Segment Start: AVAILABLE RECORDS

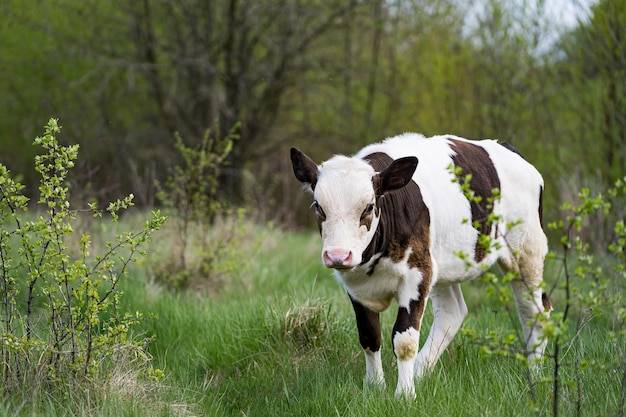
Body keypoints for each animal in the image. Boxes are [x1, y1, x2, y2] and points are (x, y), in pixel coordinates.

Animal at [288, 133, 552, 396]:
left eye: (369, 207)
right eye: (318, 206)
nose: (338, 255)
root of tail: (507, 148)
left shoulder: (417, 274)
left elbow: (404, 340)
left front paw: (404, 394)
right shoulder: (355, 286)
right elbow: (369, 336)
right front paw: (374, 388)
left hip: (527, 250)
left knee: (535, 310)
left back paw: (535, 373)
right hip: (441, 263)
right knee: (452, 311)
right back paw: (420, 373)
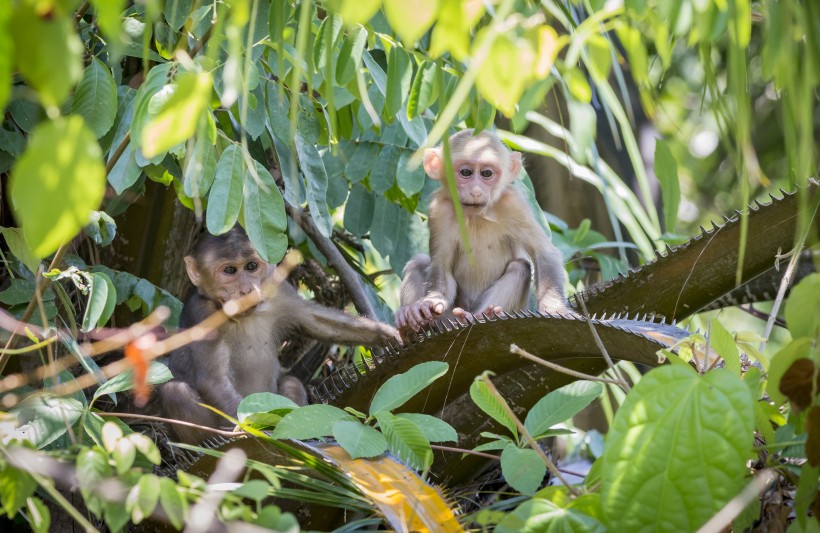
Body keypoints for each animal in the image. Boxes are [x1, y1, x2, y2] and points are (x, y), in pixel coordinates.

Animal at [161, 224, 400, 440]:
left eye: (251, 266)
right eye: (229, 270)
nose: (246, 290)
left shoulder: (279, 291)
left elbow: (318, 321)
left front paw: (386, 333)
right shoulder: (201, 313)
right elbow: (213, 380)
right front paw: (251, 428)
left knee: (291, 381)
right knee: (175, 392)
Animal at [394, 128, 568, 332]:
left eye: (486, 173)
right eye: (465, 172)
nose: (476, 191)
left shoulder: (514, 204)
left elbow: (543, 252)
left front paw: (555, 309)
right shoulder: (439, 210)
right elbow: (442, 265)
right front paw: (430, 301)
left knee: (520, 267)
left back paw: (484, 315)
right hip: (448, 319)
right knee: (419, 262)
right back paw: (409, 325)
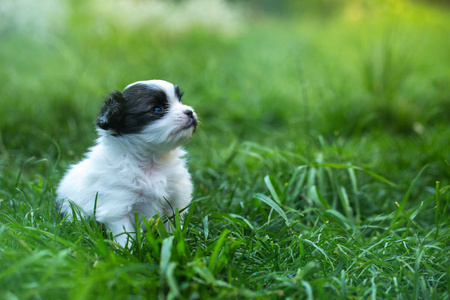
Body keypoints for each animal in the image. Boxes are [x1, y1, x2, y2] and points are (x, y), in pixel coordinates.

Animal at [56, 79, 197, 246]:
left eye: (180, 100)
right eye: (157, 109)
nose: (190, 112)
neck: (151, 161)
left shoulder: (176, 198)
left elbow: (173, 224)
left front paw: (176, 241)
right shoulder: (117, 206)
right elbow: (125, 235)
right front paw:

Segment End: AVAILABLE RECORDS

## TASK INSTRUCTIONS
Whenever a line in the material above holds the string "front", copy that line in full.

## OUTPUT FOR THIS EXERCISE
left front paw: (404, 394)
right front paw: (374, 388)
left front paw: (386, 333)
right front paw: (251, 428)
left front paw: (555, 309)
right front paw: (430, 301)
left front paw: (176, 241)
right front paw:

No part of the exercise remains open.